In another method of the present invention, there is provided a suitable PCB substrate. A plurality of electrically conductive traces and/or vias are formed on the substrate or another portion of the PCB. A plurality of pads are formed on the board, the pads defining an approximate surface mount device perimeter 30. Weakened zones are formed inside surface mount perimeter 30.
In still another method of the present invention, portion 70 remains glued to the bottom of the removed SMD, which in most cases will not pose any significant problems. For example, in the case where a failed SMD is being replaced, the continued adherence of portion 70 to the underside of the failed and removed SMD (which will be disposed of anyway) makes no difference. In the context of SMD failure analysis, the removed SMD may be placed in a socket which includes a cavity to accept portion 70 attached to the SMD. Certain failure analysis is destructive and includes removing a portion of the integrated circuit material to provide access to the internal integrated circuit die. Such packaging material removal is not impeded by portion 70 remaining attached to the underside of the SMD.

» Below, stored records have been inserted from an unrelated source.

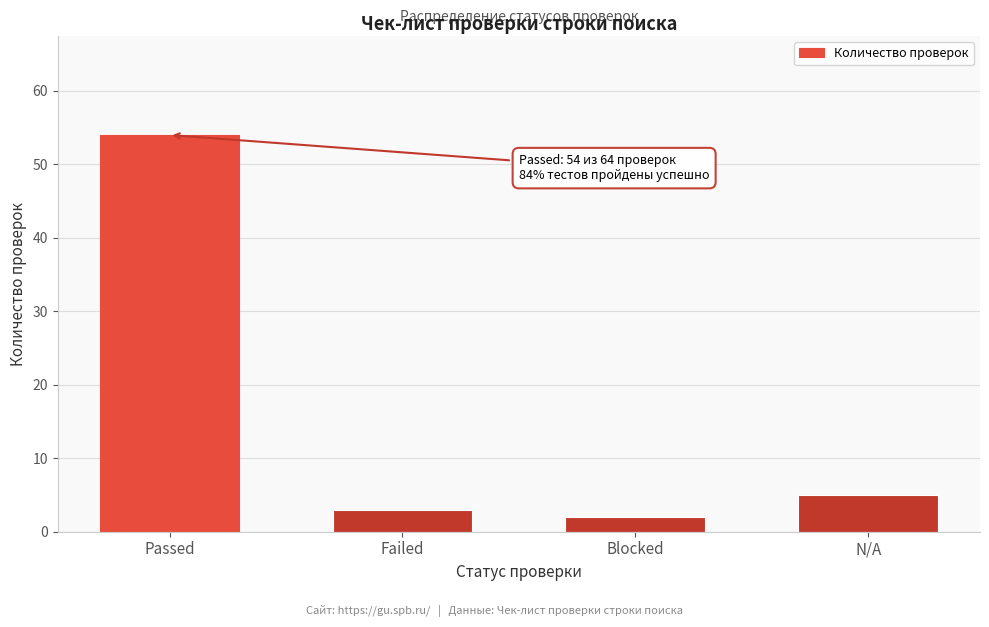

Reading left to right, transcribe all the data shown in this chart.

54	3	2	5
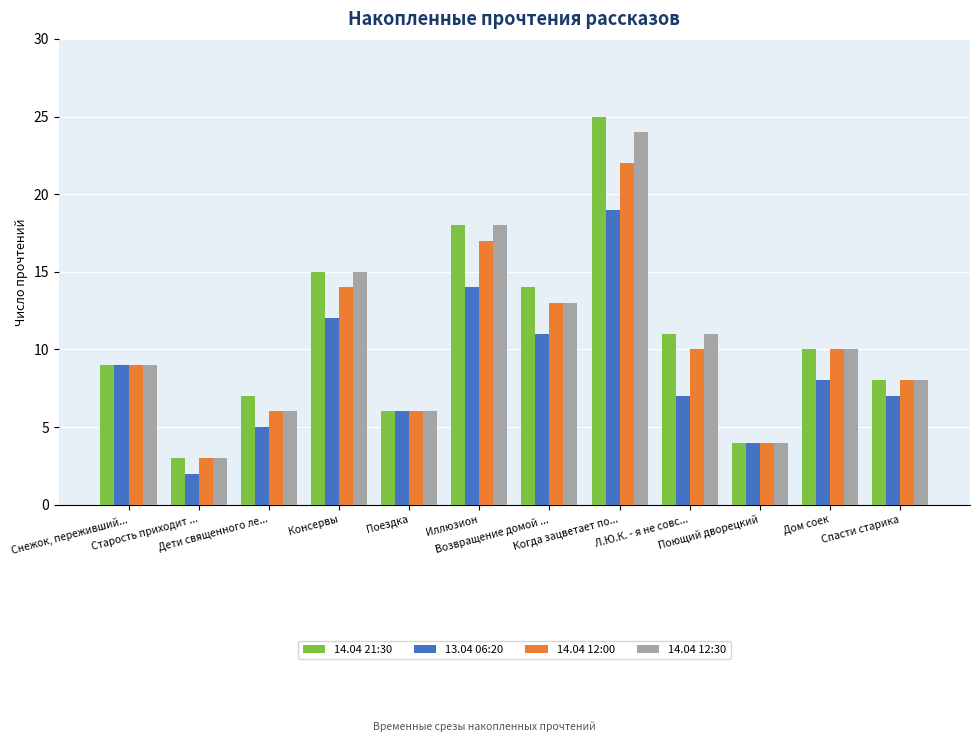

The 14.04 21:30 series shows 3 at Снежок, переживший.... True or false?

False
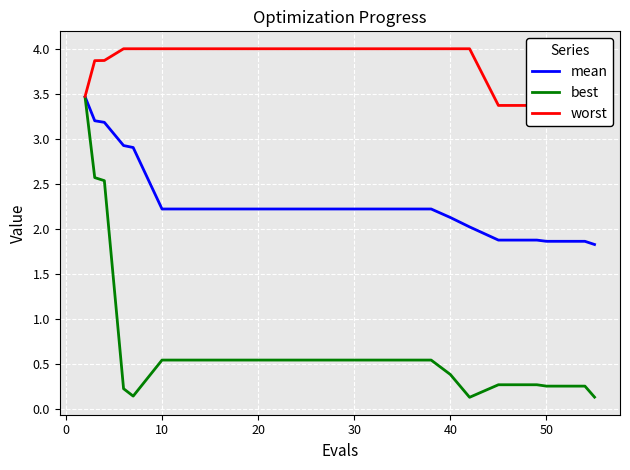

The mean series shows 3.1 at 50. True or false?

False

Many different combinations, variations, adaptations and permutations may be made respecting the methods illustrated and described herein, and yet nevertheless fall within the scope of the present invention. For example, while methods 100 and 200 illustrated in
Having read and understood the present disclosure, those skilled in the art will now understand that many combinations, adaptations, variations and permutations of known printed circuit board and surface mount device manufacturing methods and structures may be employed successfully within the scope of the present invention. Accordingly, the preceding specific embodiments are illustrative of the practice of the invention. It is to be understood, therefore, that other expedients known to those skilled in the art or disclosed herein may be employed without departing from the invention or the scope of the appended claims.
In the claims, means plus function clauses are intended to cover the structures described herein as performing the recited function and their equivalents. Means plus function clauses in the claims are not intended to be limited to structural equivalents only, but are also intended to include structures which function equivalently in the environment of the claimed combination.
All printed publications and patents referenced hereinabove are hereby incorporated by referenced herein, each in its respective entirety.